Responsabilità del commercialista e concorso di colpa del cliente

Cass. Civ. Sent. 14-11-2017, n. 26823

In tema di responsabilità del dottore commercialista, spetta al professionista provare che le sanzioni, irrogate per sua colpa in misura piena al cliente, avrebbero potuto essere applicate in misura ridotta se il cliente avesse tenuto un comportamento ordinariamente diligente.

Afferma il ricorrente che la corte di appello avrebbe violato le disposizioni in tema di onere della prova, ponendo a suo carico quello (che assume impossibile) di fornire la dimostrazione che la società danneggiata aveva effettivamente ricevuto l’avviso bonario che le avrebbe consentito di pagare la sanzione in misura ridotta, e che, comunque, non avrebbe fatto corretta applicazione dell’art. 1227 c.c., comma 2, dal momento che, se pure l’avviso in questione non le fosse stato notificato, in base alla disciplina tributaria essa avrebbe potuto impugnare la cartella di pagamento denunciando tale omissione.

La decisione, con riguardo alla distribuzione dell’onere della prova, risulta del tutto conforme all’orientamento consolidato di questa Corte (che il ricorso non contiene motivi idonei a rivedere), secondo il quale “in tema di concorso del fatto colposo del creditore, previsto dall’art. 1227 c.c., comma 2, al giudice del merito è consentito svolgere l’indagine in ordine all’omesso uso dell’ordinaria diligenza da parte del creditore solo se sul punto vi sia stata espressa istanza del debitore, la cui richiesta integra gli estremi di una eccezione in senso proprio, dato che il dedotto comportamento che la legge esige dal creditore costituisce autonomo dovere giuridico, espressione dell’obbligo di comportarsi secondo buona fede; il debitore deve inoltre fornire la prova che il creditore avrebbe potuto evitare i danni, di cui chiede il risarcimento, usando l’ordinaria diligenza” (Cass., Sez. 3, Sentenza n. 15750 del 27/7/2015, Rv. 636176-01; nel medesimo senso: Sez. 1, Sentenza n. 20324 del 15/10/2004, Rv. 577722-01; cfr. anche: Sez. 3, Sentenza n. 14853 del 27/6/2007, Rv. 597845-01; Sez. 2, Sentenza n. 27123 del 19/12/2006, Rv. 594115-01; Sez.

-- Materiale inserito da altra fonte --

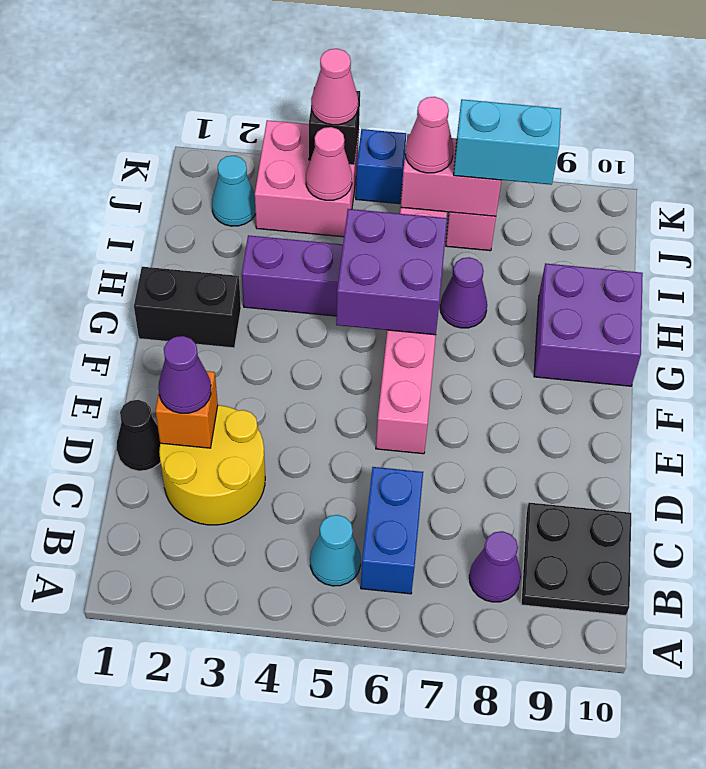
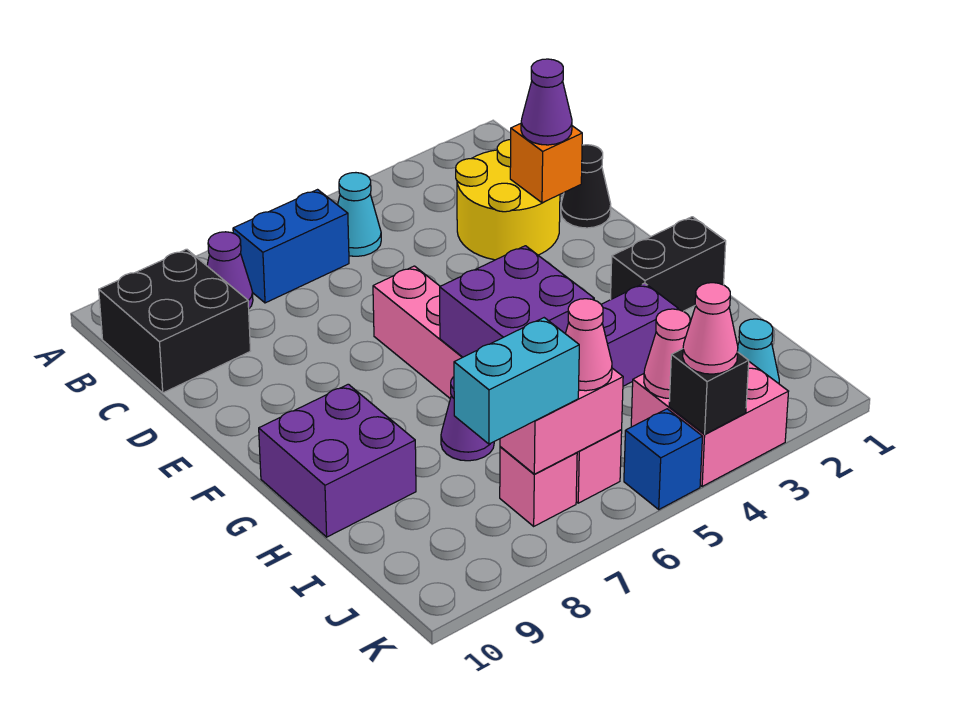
blue brick B6:C6 level 1 -> blue brick B6:B7 level 1
black plate B9:C10 level 1 -> black brick B9:C10 level 1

L, Sentenza n. 5024 del 08/4/2002, Rv. 553587-01; Sez. 3, Sentenza n. 7025 del 23/5/2001, Rv. 546917-01).

D’altra parte, sempre secondo il consolidato orientamento di questa Corte, “in tema di risarcimento dei danni, l’accertamento dei presupposti per l’applicabilità della disciplina prevista dall’art. 1227 c.c., comma 2, che esclude il risarcimento con riguardo ai danni che il creditore avrebbe potuto evitare usando l’ordinaria diligenza, integra un’indagine di fatto, riservata al giudice di merito, che rimane sottratta al sindacato di legittimità se assistita da congrua motivazione” (Cass., Sez. U, Sentenza n. 12348 del 28/5/2007, Rv. 596972-01; Sez. 3, Sentenza n. 15231 del 05/7/2007, Rv. 598302-01), mentre, con riguardo all’ulteriore questione della possibile impugnazione della cartella per mancata ricezione dell’avviso bonario, è principio consolidato quello secondo il quale “l’onere di diligenza imposto al creditore dall’art. 1227 c.c., comma 2, non si spinge fino al punto di obbligare quest’ultimo a compiere una attività gravosa o rischiosa, quale la introduzione di un processo” (Cass., Sez. 3, Sentenza n. 14853 del 27/6/2007 (Rv. 597844-01; Sez. 3, Sentenza n. 19139 del 29/9/2005, Rv. 587268-01; Sez. 2, Sentenza n. 7618 del 14/8/1997, Rv. 506789-01).

Va infine osservato, per completezza espositiva, che non possono in alcun modo ritenersi fondate le osservazioni del ricorrente, secondo il quale l’onere di provare l’omessa notificazione dell’avviso bonario avrebbe dovuto essere posto a carico della società danneggiata, essendo per lui impossibile adempiervi. Ai sensi dell’art. 2697 c.c., l’onere di dimostrare i fatti estintivi, modificati, impeditivi spetta a chi li deduca a fondamento della propria eccezione, e certamente non sarebbe possibile addossare al danneggiato l’onere della prova di un fatto negativo (quale l’omessa ricezione della notifica di un atto, prova questa sì impossibile da fornire in concreto) il quale, in positivo, costituisce invece elemento della fattispecie posta dal danneggiante a fondamento della propria eccezione.